Chi è Davide Combusti? Figlio d’arte, di una città d’arte (Roma) e con un nome d’arte: The Niro. Mentre mi sento di poter sorvolare sulle ragioni di uno pseudonimo così “grottesco”, credo sia difficile, invece, poter ignorare il talento di questo cantautore nostrano, che va al di là dei buoni riscontri di critica e pubblico, dell’attenzione di una major come la Universal o dell’inatteso quanto immediato abbraccio del mainstream. Al di là anche del premio come “Rivelazione dell’anno 2008” ricevuto dal M.E.I. (Meeting delle Etichette Indipendenti). Il nostro Davide non è un giovincello imberbe, bensì un navigato polistrumentista che si è fatto una gavetta mica da ridere, crescendo nei piccoli locali della capitale per poi ottenere i primi riconoscimenti negli States, confermati poi nel Vecchio continente. Uno che ha avuto l’opportunità di collaborare in un progetto del manager dei Radiohead e di aprire i concerti di nomi illustri come Deep Purple e Amy Winehouse. Ma in fondo neanche questo può valere un apprezzamento a prescindere. E allora che parli la musica. The Niro è un cantautore intimista, un menestrello del nuovo millennio, che tanto ricorda la musicalità di sfortunati ed inquieti eroi come Nick Drake o Elliott Smith. Non me ne vogliate per questi accostamenti, non è certo mia intenzione asserire che arrivi a toccare certe vette, ma l’indirizzo artistico è quello. Come peraltro la sua voce emozionale e quel perfetto controllo del falsetto non possono non far venire alla mente il mio personale eroe: Jeff Buckley.
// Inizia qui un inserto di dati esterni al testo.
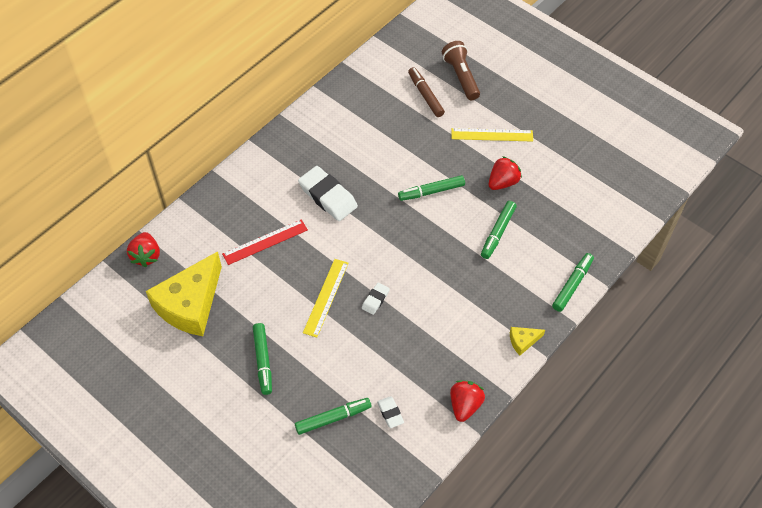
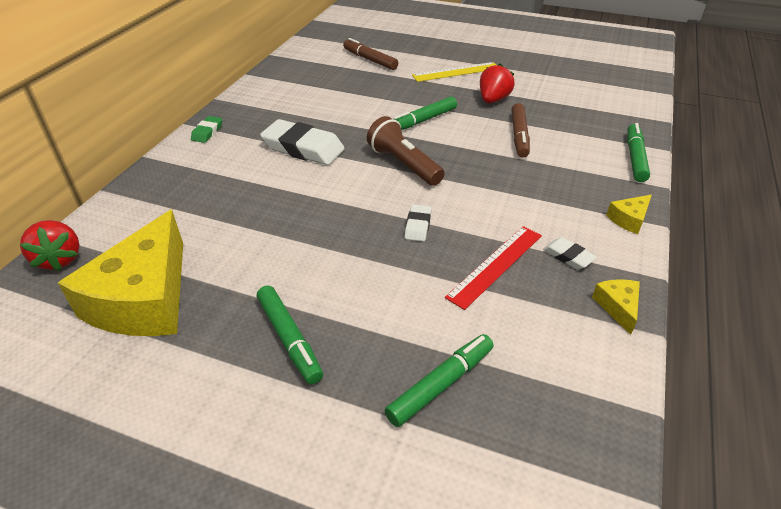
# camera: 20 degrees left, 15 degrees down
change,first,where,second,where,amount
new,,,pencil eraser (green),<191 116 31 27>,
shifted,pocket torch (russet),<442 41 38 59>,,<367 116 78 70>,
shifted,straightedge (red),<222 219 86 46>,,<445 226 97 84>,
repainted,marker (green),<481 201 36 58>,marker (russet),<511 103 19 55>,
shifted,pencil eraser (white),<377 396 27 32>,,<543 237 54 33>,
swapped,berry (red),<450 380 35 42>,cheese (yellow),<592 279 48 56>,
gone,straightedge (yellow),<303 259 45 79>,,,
L’omonimo disco di debutto fa della semplicità il proprio punto di forza e possiede la freschezza degli esordi. Davide imbraccia la sua chitarra e ci accompagna per mano nel suo mondo, fatto di chiaroscuri, di onnipresenti e raffinati passaggi acustici che lasciano spazio a sporadici ma adrenalinici frammenti d’elettricità. Un suono che vive di arrangiamenti minimali e rifugge dagli artefizi del digitale. Mentre la sua voce piena di colori e sfumature pennella incantevoli melodie, tra intimi sussurri e squarci di voluttuosa malinconia. I picchi emotivi di quest’opera vengono raggiunti nelle canzoni più sofferte, come la splendida ballad dal sapore latino “About Love And Indifference” oppure le elettriche e viscerali “You Think You Are” e “Just For A Bit”. Ma direi che ogni pezzo ha la propria anima e peculiarità, tranne forse un paio di brani (su tredici) che si rivelano episodi minori. Il difetto più grande che personalmente vedo in questo disco è la mancanza del coraggio di cantare in lingua madre. D’altronde lo stesso cantautore dichiara in tutta onestà di non essere in grado ancora di trasferire la medesime intensità nelle liriche in italiano.

Chissà che non sia proprio The Niro, finalmente un artista del nostro Bel Paese, a farci riscoprire quelle emozioni di cui il beffardo destino ci ha privato. Forse è solo una speranza, ma l’inizio è promettente e a breve potremo sapere se resterà solo un miraggio. “Best Wishes”.